They open the liturgy in song, they invite the Fellows to share what they have done for Jesus and what Jesus has done for them that week, they move into a time of study, diving into texts such as St. Pope John Paul II’s Letter to Families and Pope Francis’ Fratelli Tutti, and they close in prayer, sharing specific intentions for those in their homelives, friendships, and communities.

“This is where we have cultivated a beautiful depth,” Shea shares. “I’m learning that you don’t necessarily pick your community, but you do pick to show up and love them each week. All of us in the Fellowship come from different hometowns, have different hobbies, and even have some different majors, but we’ve built something cohesive out of our shared desire to build up John Paul II’s vision of love in Atchison and the entire world.”

Even beyond the sense of community, the opportunities for scholarship inspire Shea to greatness. “I love the academic rigor and digging into theological texts, so the JPII Fellowship gets to stimulate that intellectual side,” Shea shares. “Tory has been a great advocate for me, encouraging me to develop and explore texts and to really ask the big perennial questions.”

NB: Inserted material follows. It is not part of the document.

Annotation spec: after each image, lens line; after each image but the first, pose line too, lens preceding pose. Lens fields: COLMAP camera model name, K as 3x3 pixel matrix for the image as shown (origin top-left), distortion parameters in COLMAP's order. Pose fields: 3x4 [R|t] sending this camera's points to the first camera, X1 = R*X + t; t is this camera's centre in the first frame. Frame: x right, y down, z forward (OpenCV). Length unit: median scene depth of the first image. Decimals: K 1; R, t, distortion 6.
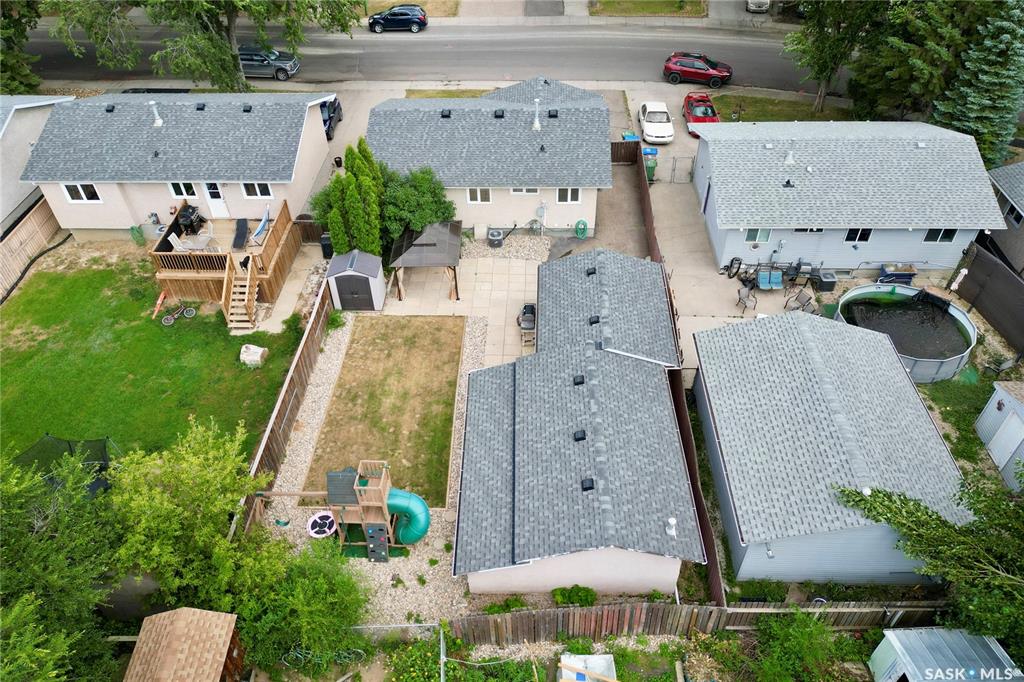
lens RADIAL K [[717.9, 0, 512.0], [0, 717.9, 341.0], [0, 0, 1]] dist [0.028943, -0.004061]
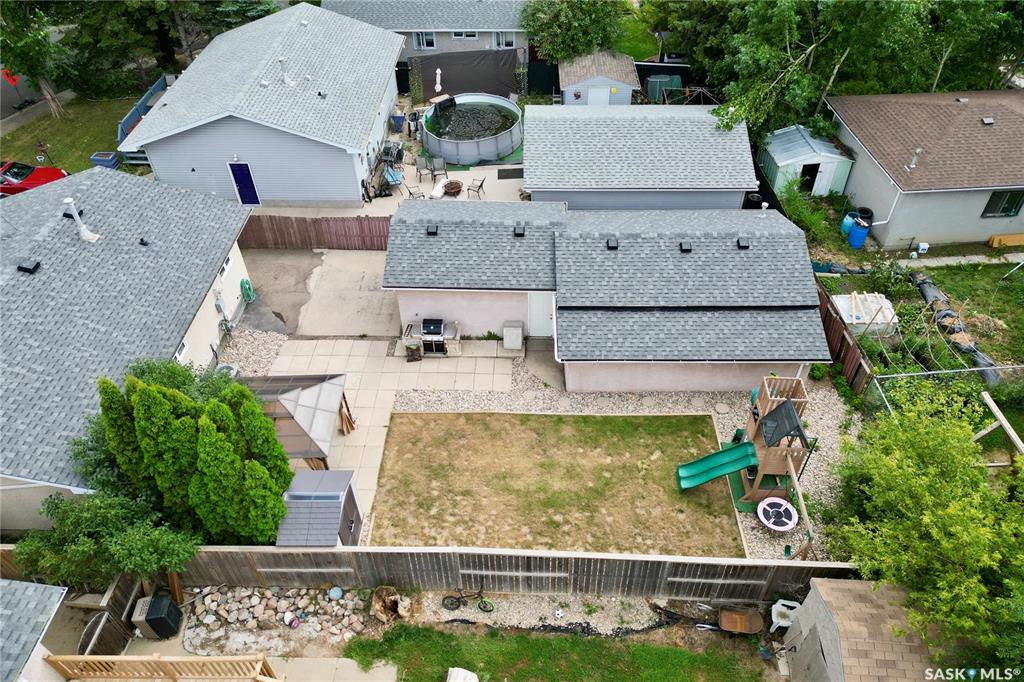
lens RADIAL K [[717.9, 0, 512.0], [0, 717.9, 341.0], [0, 0, 1]] dist [0.028943, -0.004061]
pose [[0.007800, -0.683838, 0.729592, -0.636950], [0.697025, 0.526871, 0.486379, -0.401150], [-0.717005, 0.504750, 0.480761, 0.629614]]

Shea has been profoundly impacted by Pope St. John Paul II’s conceptualization of the human person, and its implications for marriage and family life. “It has honestly surprised me how applicable John Paul II’s anthropological vision is in very many contexts, and I’ve become more and more convinced that for the 21st century Catholic Church, this is the great issue of our time. We are being called to build up the human person, made for relationship.”

The intellectual rigor of the education at Benedictine College, enriched by the formation through the JPII Fellowship program, has inspired Shea to transform the culture in America through the lens of human dignity, pursuing greatness beyond Benedictine College.

Shea will be attending the University of Notre Dame this fall for graduate studies to pursue a Master of Divinity. She looks forward to utilizing her education to work with high school aged women in a teaching or ministerial counseling role.

“I’m very struck, and this is something I’ve become more aware of through being in the JPII Fellowship, by the epidemic of loneliness experienced by many young people. I desire so much to establish a ministry of presence, entering in and truly walking with individuals in their suffering… I do feel like this is the call of my life. This is the invitation that the Lord is offering me to really see the other, to love them, and to invite them to be their full self.”

The answer is simple. Shea, in her service and in her friendship, demonstrates that small acts of love— following up with a friend, opening your home for a soup dinner, asking intentional questions— truly combat the “epidemic of loneliness” in our nation and elevate each person to receive the dignity inherently due to them.